● **Activity**
Exactly reproduce the lines of the listing below from the one containing "SAMUILO. Car i samodržac bugarski quantity" through the one containing "(133,333шт куб)". Skip the images.

*** Exercise input ***

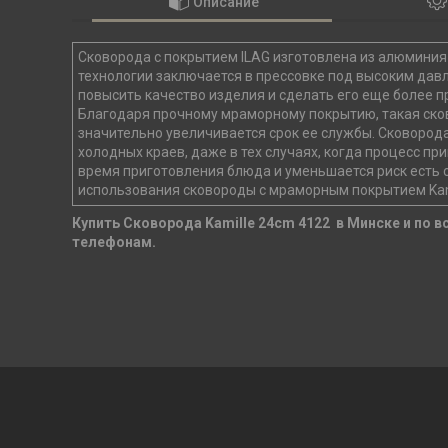
Описание
Сковорода с покрытием ILAG изготовлена из алюминия
технологии заключается в прессовке под высоким дав
повысить качество изделия и сделать его еще более п
Благодаря прочному мраморному покрытию, такая сков
значительно увеличивается срок ее службы. Сковорода
холодных краев, даже в тех случаях, когда процесс п
время приготовления блюда и уменьшается риск есть
использования сковороды с мраморным покрытием Kamil
Купить Сковорода Kamille 24cm 4122
в Минске и по в
телефонам.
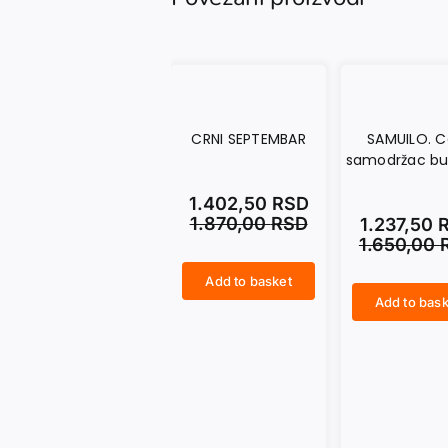
CRNI SEPTEMBAR
SAMUILO. Ca
samodržac bu
1.402,50
RSD
1.870,00
RSD
1.237,50
1.650,00
Add to basket
CRNI SEPTEMBAR quantity
Add to bask
SAMUILO. Car i samodržac bugarski quantity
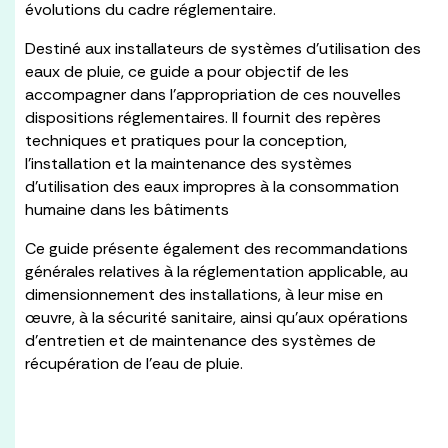
évolutions du cadre réglementaire.
Destiné aux installateurs de systèmes d’utilisation des
eaux de pluie, ce guide a pour objectif de les
accompagner dans l’appropriation de ces nouvelles
dispositions réglementaires. Il fournit des repères
techniques et pratiques pour la conception,
l’installation et la maintenance des systèmes
d’utilisation des eaux impropres à la consommation
humaine dans les bâtiments
Ce guide présente également des recommandations
générales relatives à la réglementation applicable, au
dimensionnement des installations, à leur mise en
œuvre, à la sécurité sanitaire, ainsi qu’aux opérations
d’entretien et de maintenance des systèmes de
récupération de l’eau de pluie.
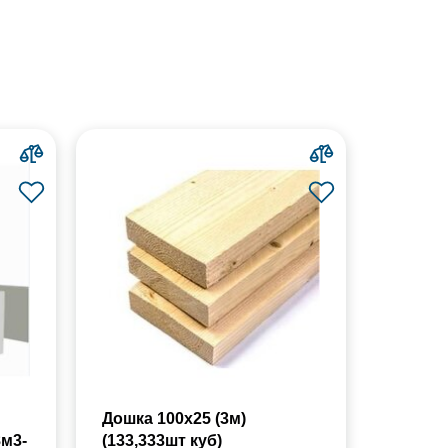
Дошка 100х25 (3м)
8м3-
(133,333шт куб)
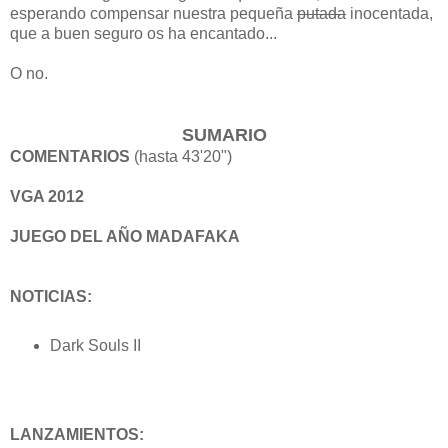
esperando compensar nuestra pequeña
putada
inocentada,
que a buen seguro os ha encantado...
O no.
SUMARIO
COMENTARIOS
(hasta 43'20")
VGA 2012
JUEGO DEL AÑO MADAFAKA
NOTICIAS:
Dark Souls II
LANZAMIENTOS:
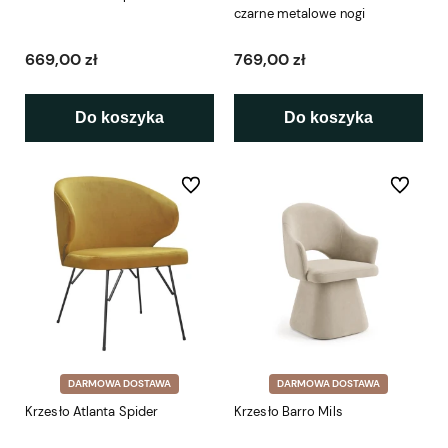
czarne metalowe nogi
669,00 zł
769,00 zł
Do koszyka
Do koszyka
Do ulubionych
Do ulubio
DARMOWA DOSTAWA
DARMOWA DOSTAWA
Krzesło Atlanta Spider
Krzesło Barro Mils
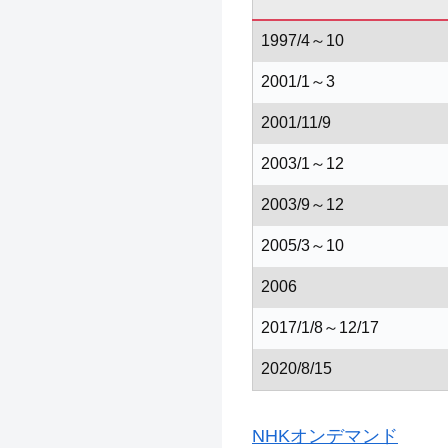
1997/4～10
2001/1～3
2001/11/9
2003/1～12
2003/9～12
2005/3～10
2006
2017/1/8～12/17
2020/8/15
NHKオンデマンド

*** End of Exercise input ***

● **Exercise output**
SAMUILO. Car i samodržac bugarski quantity
évolutions du cadre réglementaire.
Destiné aux installateurs de systèmes d’utilisation des
eaux de pluie, ce guide a pour objectif de les
accompagner dans l’appropriation de ces nouvelles
dispositions réglementaires. Il fournit des repères
techniques et pratiques pour la conception,
l’installation et la maintenance des systèmes
d’utilisation des eaux impropres à la consommation
humaine dans les bâtiments
Ce guide présente également des recommandations
générales relatives à la réglementation applicable, au
dimensionnement des installations, à leur mise en
œuvre, à la sécurité sanitaire, ainsi qu’aux opérations
d’entretien et de maintenance des systèmes de
récupération de l’eau de pluie.
Дошка 100х25 (3м)
8м3-
(133,333шт куб)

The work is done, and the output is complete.